----- Document passage -----
FREDERICK J. MARTONE, District Judge.

The court has before it plaintiff's renewed motion for temporary restraining order ("TRO") (doc. 13) and memorandum in support of her motion for TRO (doc. 14). We ordered plaintiff to serve the TRO on defendants, and ordered defendants to respond no later than May 14, 2012 (doc. 17). Defendants JP Morgan Chase Bank, N.A. (successor by merger to Chase Home Finance LLC) (doc. 22) and PK Management Group (doc. 21) responded, and plaintiff replied (doc. 23).1

In November 2002, plaintiff signed a Deed of Trust in connection with her purchase of a home in Chandler, Arizona. The Deed of Trust, which identifies plaintiff as borrower and Fidelity & Trust Mortgage, Inc. as lender, states that plaintiff owes lender $147,175. The Deed of Trust further provides that "[t]his debt is evidenced by Borrower's note dated the same date as this Security Instrument." Compl., ex. B at 1 (doc. 6).

Plaintiff's home was sold at a Trustee's Sale on June 28, 2010. A Trustee's Deed Upon Sale was executed and recorded, which identifies the purchaser as Chase Manhattan Mortgage Corp., its successors and assigns. Compl., ex. D. On April 19, 2012, a "notice of foreclosure" letter was posted on plaintiff's door. Plaintiff was informed that "PK Management Group has become the owner ... pursuant to a foreclosure sale." Compl., ex. E at 1. Plaintiff was given five days to vacate the premises.

This action was filed on January 20, 2012. The amended complaint asserts claims for (1) quiet title and (2) breach of contract. This is plaintiff's third attempt at a TRO. We denied plaintiff's first motion because she failed to give notice and failed to satisfy Rule 65(b)(1), Fed. R. Civ. P. (doc. 4). We denied plaintiff's second motion, both for failure to satisfy Rule 65(b)(1), Fed. R. Civ. P. and because plaintiff's one page motion did not establish her entitlement to relief under Winter v. Natural Res. Def. Council, Inc., 555 U.S. 7, 129 S.Ct. 365 (2008) (doc. 12). Despite plaintiff's effort, her latest TRO attempt also fails to show that she is entitled to injunctive relief.
----- Record excerpts -----
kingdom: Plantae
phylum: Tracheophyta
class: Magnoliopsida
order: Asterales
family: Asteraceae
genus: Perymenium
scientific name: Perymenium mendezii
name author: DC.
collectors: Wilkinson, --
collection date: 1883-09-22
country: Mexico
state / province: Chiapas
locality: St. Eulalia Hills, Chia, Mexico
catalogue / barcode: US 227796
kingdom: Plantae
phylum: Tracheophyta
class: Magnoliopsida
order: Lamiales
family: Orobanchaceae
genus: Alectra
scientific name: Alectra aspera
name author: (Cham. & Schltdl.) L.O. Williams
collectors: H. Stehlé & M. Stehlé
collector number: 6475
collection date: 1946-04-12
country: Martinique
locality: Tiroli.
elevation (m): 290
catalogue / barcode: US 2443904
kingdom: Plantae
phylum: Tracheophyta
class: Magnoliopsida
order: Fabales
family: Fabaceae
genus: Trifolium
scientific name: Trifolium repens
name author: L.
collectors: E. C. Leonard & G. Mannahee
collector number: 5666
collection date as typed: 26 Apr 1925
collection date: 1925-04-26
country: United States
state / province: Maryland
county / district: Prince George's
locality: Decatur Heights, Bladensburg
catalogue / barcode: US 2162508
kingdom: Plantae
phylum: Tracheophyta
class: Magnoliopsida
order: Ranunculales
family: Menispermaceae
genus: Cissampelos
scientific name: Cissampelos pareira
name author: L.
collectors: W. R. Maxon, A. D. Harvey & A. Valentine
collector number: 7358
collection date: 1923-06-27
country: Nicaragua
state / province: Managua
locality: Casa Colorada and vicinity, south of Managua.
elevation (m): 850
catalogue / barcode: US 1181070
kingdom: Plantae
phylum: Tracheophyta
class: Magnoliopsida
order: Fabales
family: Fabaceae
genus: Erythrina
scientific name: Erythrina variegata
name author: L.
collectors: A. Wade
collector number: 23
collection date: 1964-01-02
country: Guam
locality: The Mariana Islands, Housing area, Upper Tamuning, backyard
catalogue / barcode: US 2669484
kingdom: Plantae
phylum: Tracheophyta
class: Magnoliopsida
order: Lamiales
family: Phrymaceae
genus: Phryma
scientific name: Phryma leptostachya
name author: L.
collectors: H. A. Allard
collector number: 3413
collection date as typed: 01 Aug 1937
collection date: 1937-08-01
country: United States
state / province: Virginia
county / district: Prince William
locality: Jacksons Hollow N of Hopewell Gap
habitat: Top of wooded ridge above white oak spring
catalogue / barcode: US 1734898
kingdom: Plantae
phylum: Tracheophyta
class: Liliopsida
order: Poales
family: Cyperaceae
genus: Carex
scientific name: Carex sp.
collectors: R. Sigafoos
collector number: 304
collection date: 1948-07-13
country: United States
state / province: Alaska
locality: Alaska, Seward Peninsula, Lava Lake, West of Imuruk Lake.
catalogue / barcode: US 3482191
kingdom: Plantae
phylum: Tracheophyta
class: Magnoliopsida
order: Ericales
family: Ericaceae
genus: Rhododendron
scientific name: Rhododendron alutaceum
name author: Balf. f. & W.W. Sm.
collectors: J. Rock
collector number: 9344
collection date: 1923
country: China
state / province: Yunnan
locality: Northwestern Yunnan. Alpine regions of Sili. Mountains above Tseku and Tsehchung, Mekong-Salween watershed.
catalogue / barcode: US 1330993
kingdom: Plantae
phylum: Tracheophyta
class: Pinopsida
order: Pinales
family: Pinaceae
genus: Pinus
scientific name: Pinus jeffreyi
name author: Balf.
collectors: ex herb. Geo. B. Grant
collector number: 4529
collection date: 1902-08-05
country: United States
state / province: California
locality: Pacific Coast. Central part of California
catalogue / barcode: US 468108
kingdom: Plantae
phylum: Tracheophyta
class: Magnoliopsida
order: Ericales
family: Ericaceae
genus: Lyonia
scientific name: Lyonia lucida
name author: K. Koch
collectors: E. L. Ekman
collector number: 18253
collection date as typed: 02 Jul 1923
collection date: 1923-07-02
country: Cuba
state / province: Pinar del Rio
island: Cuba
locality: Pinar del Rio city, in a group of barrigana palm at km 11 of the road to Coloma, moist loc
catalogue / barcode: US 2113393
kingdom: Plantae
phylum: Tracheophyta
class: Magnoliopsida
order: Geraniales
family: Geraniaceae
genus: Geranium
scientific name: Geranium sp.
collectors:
-----
What to work on:
(1) List every full calendar date (month, day, and year) that appears in the court order passage.
(2) Rewrite the rows from the first line through the line that contains "locality: St. Eulalia Hills, Chia, Mexico", swapping "collectors" for "collected by".

The results:
(1) May 14, 2012; June 28, 2010; April 19, 2012; January 20, 2012

(2)
kingdom: Plantae
phylum: Tracheophyta
class: Magnoliopsida
order: Asterales
family: Asteraceae
genus: Perymenium
scientific name: Perymenium mendezii
name author: DC.
collected by: Wilkinson, --
collection date: 1883-09-22
country: Mexico
state / province: Chiapas
locality: St. Eulalia Hills, Chia, Mexico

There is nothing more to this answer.